Le contact de base entre les deux thèmes est en réalité bien plus exceptionnel que les deux Soleils en trigone, et il explique le coup de foudre amical lors de la rencontre : la conjonction Soleil-Neptune en Poissons, dans le thème de Montaigne, est en conjonction avec la conjonction Lune-Neptune dans le thème de la Boétie !

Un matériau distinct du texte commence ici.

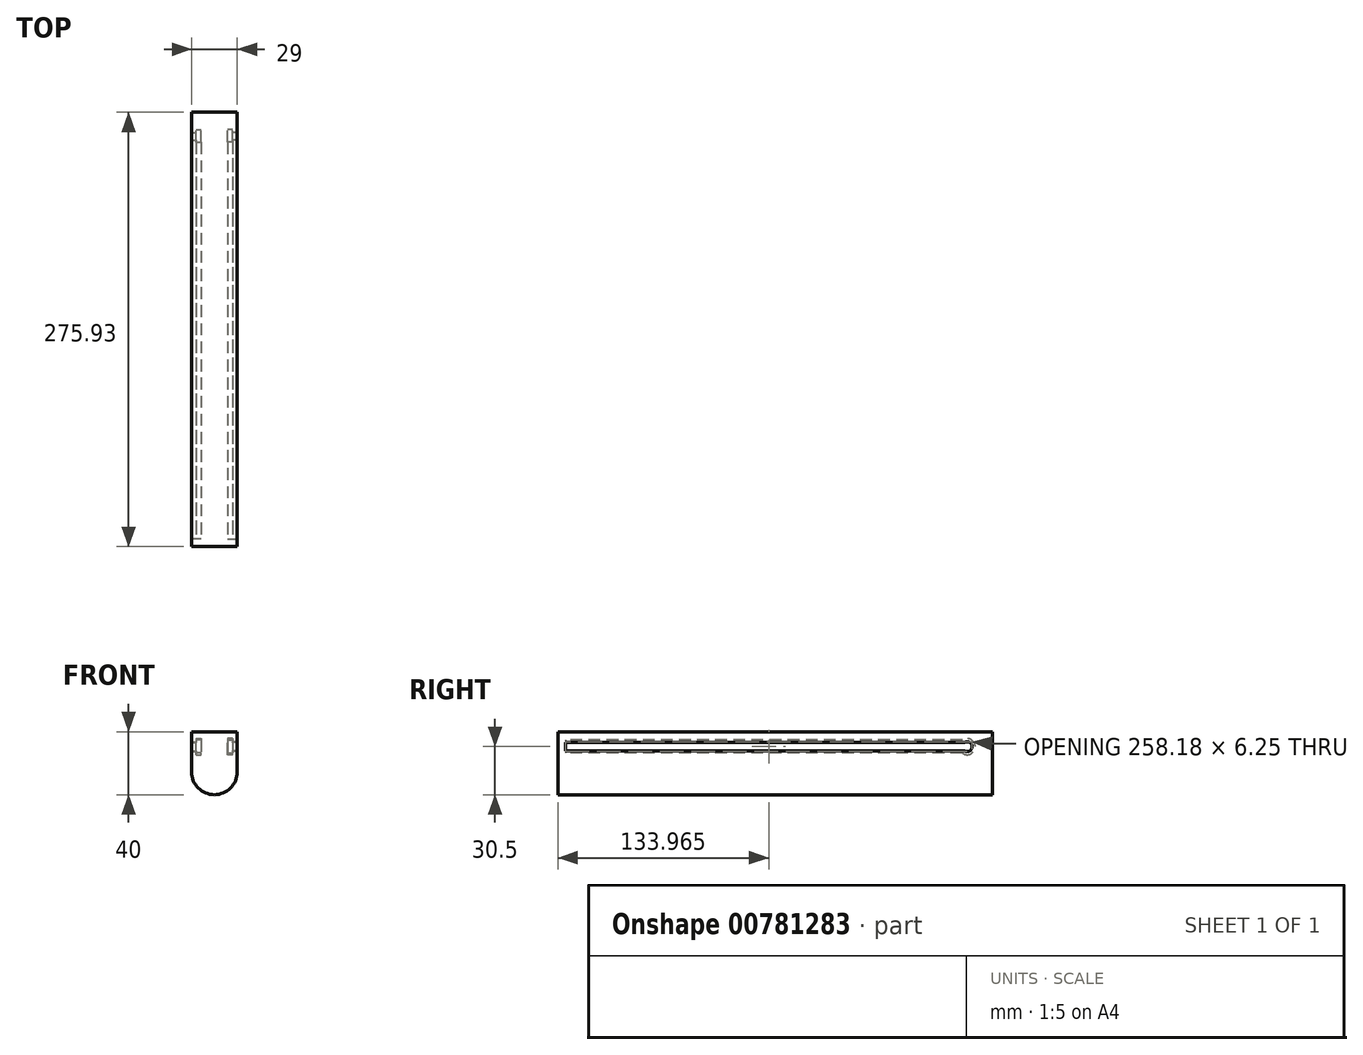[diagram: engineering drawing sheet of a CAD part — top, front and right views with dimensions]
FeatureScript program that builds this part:
annotation { "Feature Type Name" : "Feature", "Feature Type Description" : "" }
export const myFeature = defineFeature(function(context is Context, id is Id, definition is map)
    precondition{}
    {
        {
            var Q0;
            Q0=qCreatedBy(makeId("Front.planeOp"),FACE);
            var sketch = newSketch(context, id + "F0", { "sketchPlane" : qUnion([Q0])});
            skPoint(sketch, "E0.middle", {"position": v(0, 0) * mm});
            skLineSegment(sketch, "E1.bottom", {"start": v(0, -40) * mm, "end": v(0, -40) * mm});
            skLineSegment(sketch, "E2", {"start": v(-14.5, -25.5) * mm, "end": v(-14.5, 0) * mm});
            skLineSegment(sketch, "E3", {"start": v(-14.5, 0) * mm, "end": v(14.5, 0) * mm});
            skLineSegment(sketch, "E4", {"start": v(14.5, 0) * mm, "end": v(14.5, -25.5) * mm});
            skPoint(sketch, "E5.visualSharp", {"position": v(-14.5, -40) * mm});
            skArc(sketch, "E5.filletArc", {"start": v(-14.5, -25.5) * mm, "mid": v(-10.25, -35.75) * mm, "end": v(0, -40) * mm});
            skPoint(sketch, "E6.visualSharp", {"position": v(14.5, -40) * mm});
            skArc(sketch, "E6.filletArc", {"start": v(0, -40) * mm, "mid": v(10.25, -35.75) * mm, "end": v(14.5, -25.5) * mm});
            skSolve(sketch);
        }
        {
            var Q0;
            Q0 = qSketchRegion(id + "F0", true);
            extrude(context, id + "F1", {"entities" : qUnion([Q0]), "oppositeDirection" : true, "depth" : ((515.86 / 2) + 18) * mm, "offsetDistance" : 25 * mm});
        }
        {
            var Q0;
            Q0=qCreatedBy(makeId("Front.planeOp"),FACE);
            var sketch = newSketch(context, id + "F2", { "sketchPlane" : qUnion([Q0])});
            skPoint(sketch, "E7.middle", {"position": v(0, 0) * mm});
            skLineSegment(sketch, "E8", {"start": v(0, 3.5) * mm, "end": v(0, -4.5) * mm});
            skLineSegment(sketch, "E9", {"start": v(0, -4.5) * mm, "end": v(-3, -4.5) * mm});
            skLineSegment(sketch, "E10", {"start": v(0, 3.5) * mm, "end": v(-3, 3.5) * mm});
            skLineSegment(sketch, "E11", {"start": v(-3, 3.5) * mm, "end": v(-3, 2) * mm});
            skLineSegment(sketch, "E12", {"start": v(-3, -3) * mm, "end": v(-3, -4.5) * mm});
            skLineSegment(sketch, "E13", {"start": v(-3, 2) * mm, "end": v(-8, 2) * mm});
            skLineSegment(sketch, "E14", {"start": v(-8, 2) * mm, "end": v(-8, -3) * mm});
            skLineSegment(sketch, "E15", {"start": v(-8, -3) * mm, "end": v(-3, -3) * mm});
            skLineSegment(sketch, "E16", {"start": v(-3, 2) * mm, "end": v(-3, -3) * mm, "construction": true});
            skSolve(sketch);
        }
        {
            var Q0;
            Q0=makeQuery(id+"F2.imprint","IMPRINT",FACE,{"disambiguationData":[TD([[makeQuery(id+"F2.imprint","IMPRINT",EDGE,{"derivedFrom":sQuery(id+"F2.wireOp",EDGE,"E8")}),-1.0]])]});
            extrude(context, id + "F3", {"entities" : qUnion([Q0]), "oppositeDirection" : true, "depth" : ((515.86 / 2) - 2) * mm, "offsetDistance" : 25 * mm});
        }
        {
            var Q0;
            Q0=makeQuery(id+"F3.opExtrude","SWEPT_BODY",BODY,{"disambiguationData":[OSD([sQuery(id+"F2.wireOp",EDGE,"E8"),sQuery(id+"F2.wireOp",EDGE,"E9"),sQuery(id+"F2.wireOp",EDGE,"E10"),sQuery(id+"F2.wireOp",EDGE,"E11"),sQuery(id+"F2.wireOp",EDGE,"E12"),sQuery(id+"F2.wireOp",EDGE,"E13"),sQuery(id+"F2.wireOp",EDGE,"E14"),sQuery(id+"F2.wireOp",EDGE,"E15")])]});
            transform(context, id + "F4", {"entities" : qUnion([Q0]), "transformType" : TransformType.TRANSLATION_3D, "dx" : -8.5 * mm, "dy" : 5 * mm, "dz" : -9 * mm, "makeCopy" : false});
        }
        {
            var Q0;
            Q0=qCreatedBy(makeId("Front.planeOp"),FACE);
            var sketch = newSketch(context, id + "F5", { "sketchPlane" : qUnion([Q0])});
            skPoint(sketch, "E17.middle", {"position": v(0, 0) * mm});
            skLineSegment(sketch, "E18", {"start": v(0, 5) * mm, "end": v(0, -5) * mm});
            skLineSegment(sketch, "E19", {"start": v(0, -5) * mm, "end": v(3, -5) * mm});
            skLineSegment(sketch, "E20", {"start": v(3, -5) * mm, "end": v(3, -3) * mm});
            skLineSegment(sketch, "E21", {"start": v(3, 3) * mm, "end": v(3, 5) * mm});
            skLineSegment(sketch, "E22", {"start": v(3, 5) * mm, "end": v(0, 5) * mm});
            skLineSegment(sketch, "E23", {"start": v(3, 3) * mm, "end": v(8, 3) * mm});
            skLineSegment(sketch, "E24", {"start": v(3, -3) * mm, "end": v(8, -3) * mm});
            skLineSegment(sketch, "E25", {"start": v(8, -3) * mm, "end": v(8, 3) * mm});
            skLineSegment(sketch, "E26", {"start": v(3, 3) * mm, "end": v(3, -3) * mm, "construction": true});
            skLineSegment(sketch, "E27", {"start": v(0, 0) * mm, "end": v(3, 0) * mm});
            skLineSegment(sketch, "E28", {"start": v(3, 0) * mm, "end": v(8, 0) * mm});
            skSolve(sketch);
        }
        {
            var Q0;
            Q0=makeQuery(id+"F5.imprint","IMPRINT",FACE,{"disambiguationData":[TD([[makeQuery(id+"F5.imprint","IMPRINT",EDGE,{"derivedFrom":sQuery(id+"F5.wireOp",EDGE,"E21")}),1.0]])]});
            var Q1;
            Q1=sQuery(id+"F5.wireOp",EDGE,"E27");
            revolve(context, id + "F6", {"surfaceOperationType" : NewSurfaceOperationType.NEW, "entities" : qUnion([Q0]), "axis" : qUnion([Q1]), "revolveType" : RevolveType.FULL});
        }
        {
            var Q0;
            Q0=makeQuery(id+"F6.opRevolve","SWEPT_BODY",BODY,{"disambiguationData":[OSD([sQuery(id+"F5.wireOp",EDGE,"E18"),sQuery(id+"F5.wireOp",EDGE,"E21"),sQuery(id+"F5.wireOp",EDGE,"E22"),sQuery(id+"F5.wireOp",EDGE,"E23"),sQuery(id+"F5.wireOp",EDGE,"E25"),sQuery(id+"F5.wireOp",EDGE,"E27"),sQuery(id+"F5.wireOp",EDGE,"E28")])]});
            transform(context, id + "F7", {"entities" : qUnion([Q0]), "transformType" : TransformType.TRANSLATION_3D, "dx" : 8.5 * mm, "dy" : ((515.86 / 2) + 2) * mm, "dz" : -9.5 * mm, "makeCopy" : false});
        }
        {
            var Q0;
            Q0=makeQuery(id+"F3.opExtrude","SWEPT_BODY",BODY,{"disambiguationData":[OSD([sQuery(id+"F2.wireOp",EDGE,"E8"),sQuery(id+"F2.wireOp",EDGE,"E9"),sQuery(id+"F2.wireOp",EDGE,"E10"),sQuery(id+"F2.wireOp",EDGE,"E11"),sQuery(id+"F2.wireOp",EDGE,"E12"),sQuery(id+"F2.wireOp",EDGE,"E13"),sQuery(id+"F2.wireOp",EDGE,"E14"),sQuery(id+"F2.wireOp",EDGE,"E15")])]});
            var Q1;
            Q1=makeQuery(id+"F6.opRevolve","SWEPT_BODY",BODY,{"disambiguationData":[OSD([sQuery(id+"F5.wireOp",EDGE,"E18"),sQuery(id+"F5.wireOp",EDGE,"E21"),sQuery(id+"F5.wireOp",EDGE,"E22"),sQuery(id+"F5.wireOp",EDGE,"E23"),sQuery(id+"F5.wireOp",EDGE,"E25"),sQuery(id+"F5.wireOp",EDGE,"E27"),sQuery(id+"F5.wireOp",EDGE,"E28")])]});
            var Q2;
            Q2=qCreatedBy(makeId("Right.planeOp"),FACE);
            mirror(context, id + "F8", {"entities" : qUnion([Q0, Q1]), "mirrorPlane" : qUnion([Q2])});
        }
        {
            var Q0;
            Q0=makeQuery(id+"F8.opPattern","COPY",BODY,{"derivedFrom":makeQuery(id+"F3.opExtrude","SWEPT_BODY",BODY,{"disambiguationData":[OSD([sQuery(id+"F2.wireOp",EDGE,"E8"),sQuery(id+"F2.wireOp",EDGE,"E9"),sQuery(id+"F2.wireOp",EDGE,"E10"),sQuery(id+"F2.wireOp",EDGE,"E11"),sQuery(id+"F2.wireOp",EDGE,"E12"),sQuery(id+"F2.wireOp",EDGE,"E13"),sQuery(id+"F2.wireOp",EDGE,"E14"),sQuery(id+"F2.wireOp",EDGE,"E15")])]}),"instanceName":"1"});
            var Q1;
            Q1=makeQuery(id+"F3.opExtrude","SWEPT_BODY",BODY,{"disambiguationData":[OSD([sQuery(id+"F2.wireOp",EDGE,"E8"),sQuery(id+"F2.wireOp",EDGE,"E9"),sQuery(id+"F2.wireOp",EDGE,"E10"),sQuery(id+"F2.wireOp",EDGE,"E11"),sQuery(id+"F2.wireOp",EDGE,"E12"),sQuery(id+"F2.wireOp",EDGE,"E13"),sQuery(id+"F2.wireOp",EDGE,"E14"),sQuery(id+"F2.wireOp",EDGE,"E15")])]});
            var Q2;
            Q2=makeQuery(id+"F6.opRevolve","SWEPT_BODY",BODY,{"disambiguationData":[OSD([sQuery(id+"F5.wireOp",EDGE,"E18"),sQuery(id+"F5.wireOp",EDGE,"E21"),sQuery(id+"F5.wireOp",EDGE,"E22"),sQuery(id+"F5.wireOp",EDGE,"E23"),sQuery(id+"F5.wireOp",EDGE,"E25"),sQuery(id+"F5.wireOp",EDGE,"E27"),sQuery(id+"F5.wireOp",EDGE,"E28")])]});
            var Q3;
            Q3=makeQuery(id+"F8.opPattern","COPY",BODY,{"derivedFrom":makeQuery(id+"F6.opRevolve","SWEPT_BODY",BODY,{"disambiguationData":[OSD([sQuery(id+"F5.wireOp",EDGE,"E18"),sQuery(id+"F5.wireOp",EDGE,"E21"),sQuery(id+"F5.wireOp",EDGE,"E22"),sQuery(id+"F5.wireOp",EDGE,"E23"),sQuery(id+"F5.wireOp",EDGE,"E25"),sQuery(id+"F5.wireOp",EDGE,"E27"),sQuery(id+"F5.wireOp",EDGE,"E28")])]}),"instanceName":"1"});
            var Q4;
            Q4=makeQuery(id+"F1.opExtrude","SWEPT_BODY",BODY,{"disambiguationData":[OSD([sQuery(id+"F0.wireOp",EDGE,"E2"),sQuery(id+"F0.wireOp",EDGE,"E3"),sQuery(id+"F0.wireOp",EDGE,"E4"),sQuery(id+"F0.wireOp",EDGE,"E5.filletArc"),sQuery(id+"F0.wireOp",EDGE,"E6.filletArc")])]});
            booleanBodies(context, id + "F9", {"operationType" : BooleanOperationType.SUBTRACTION, "tools" : qUnion([Q0, Q1, Q2, Q3]), "targets" : qUnion([Q4]), "offset" : true, "offsetAll" : true, "offsetDistance" : .125 * mm});
        }
    });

Dans le signe des Poissons, avec Neptune, et l’union du Soleil et de la Lune, qui sont les principes masculin et féminin universels, on peut sans hésitation parler d’une amitié fusionnelle. Cette nouvelle citation de Montaigne illustre encore cette allégation :

« Ce n’est pas une spéciale considération, ni deux, ni trois, ni quatre, ni mille : c’est je ne sais quelle quintessence de tout ce mélange, qui ayant saisi toute ma volonté, l’amena se plonger et se perdre dans la sienne ; qui, ayant saisi toute sa volonté, l’amena se plonger et se perdre en la mienne, d’une faim, d’une concurrence pareille. Je dis perdre, à la vérité, ne nous réservant rien qui nous fût propre, ni qui fût ou sien, ou mien. »

 

Les habituelles limites entre les êtres sont dissoutes dans ce milieu aquatique (le signe des Poissons, et son gouverneur Neptune) pour « se plonger et se perdre » l’un dans l’autre …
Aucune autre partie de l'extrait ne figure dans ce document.